Looking at specific groups, the biggest rise occurred in the food and beverages category, which grew 0.6% month-over-month (m/m) after two months of contraction. The rise in food was driven by increases in lemons (+20.7%), tomatoes (+17.7%), and avocados (+7.2%). Y/Y Food CPI stands at 4.2%, above the general CPI. Other services grew 0.5% and represent the highest Y/Y growth, reaching 7.4%, showing some persistence in not trending downward in recent months. On the downside, Transportation CPI dropped 0.3% in the month as a result of lower oil prices in the domestic market. This group registered only 2.3% annual growth.

The gap between Services and Goods CPI continued to narrow. Services posted a 4.3% annual growth in March, down from 4.6% in February. Goods CPI rose slightly to 3.0% Y/Y, up from 2.7% in February. The biggest drop in the non-core category was due to lower energy prices, stemming from both electricity tariffs and fuel. Energy CPI dropped 0.5%, while agricultural goods rose 0.4%.

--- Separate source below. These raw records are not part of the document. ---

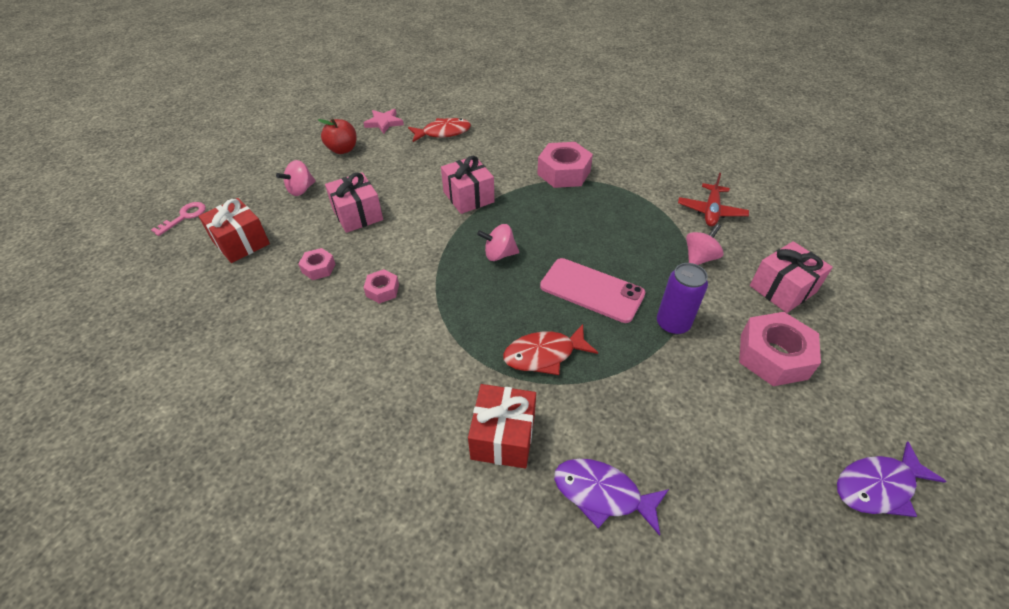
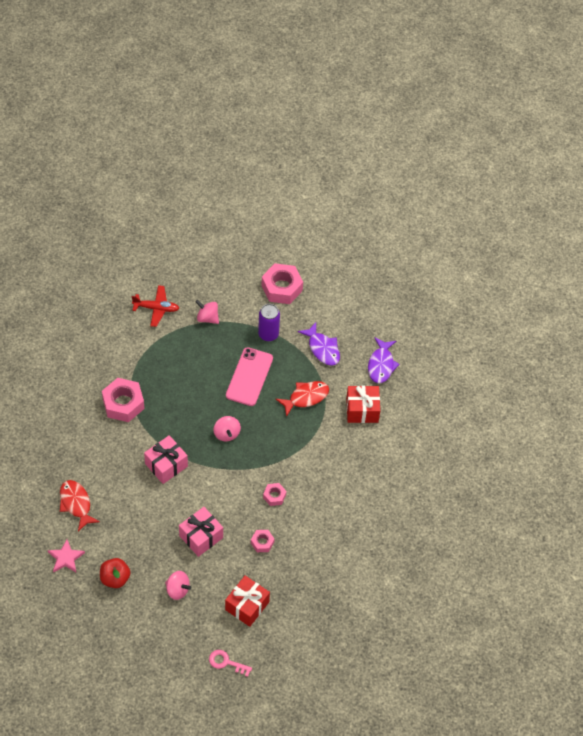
camera: 105 degrees left, 10 degrees up
red fish [503,324,598,375] -> red fish turned 90 degrees counterclockwise [276,381,329,417]
pink gift [750,241,833,313] -> none
purple fish [837,442,947,517] -> purple fish moved to [298,322,340,366]

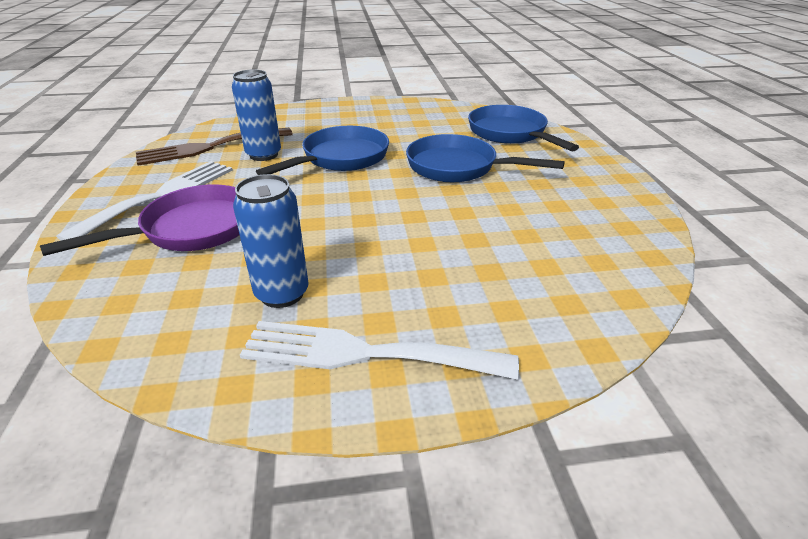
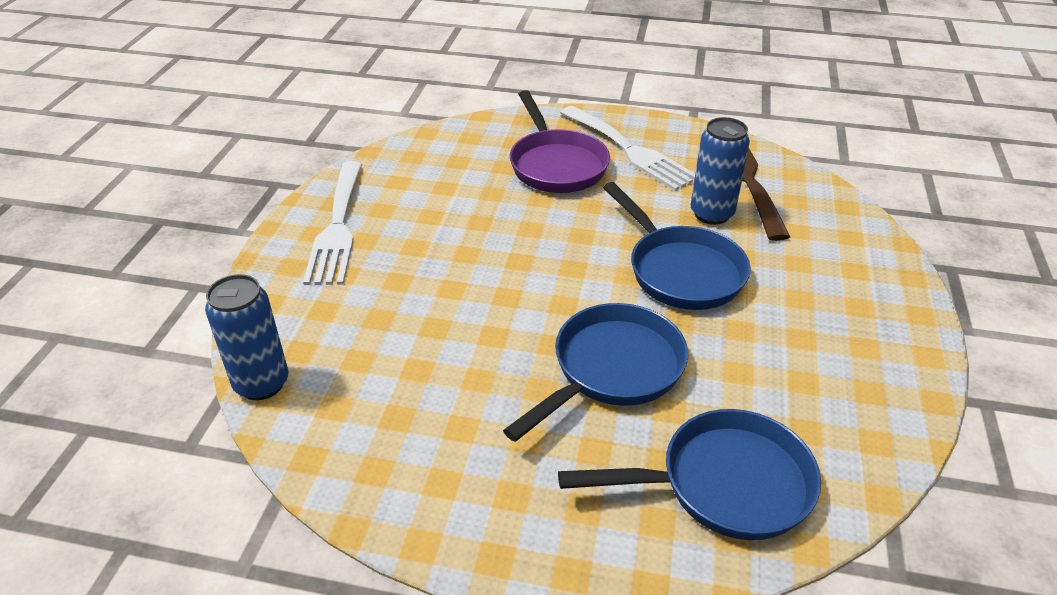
camera: 110 degrees right, 5 degrees up
blue can [233,174,309,308] -> blue can moved to [205,274,289,400]
white fork [240,321,519,380] -> white fork turned 150 degrees clockwise [303,161,362,285]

The outlook for inflation in Mexico remains favorable. March CPI was in line with Banxico's scenario and will likely support another 50 bps cut at the next Banxico meeting. So far, the weakening of economic activity and tighter monetary conditions—stemming from the still-contractionary monetary policy—have persisted. The effect of possible tariffs and the uncertainty they are generating is still unclear; they could be inflationary due to a more depreciated exchange rate, or disinflationary due to reduced economic activity. For now, we tend to believe that if the impact is not neutral, it is likely to be disinflationary in the short term, which supports our view of Banxico moving rates toward neutral in 2025.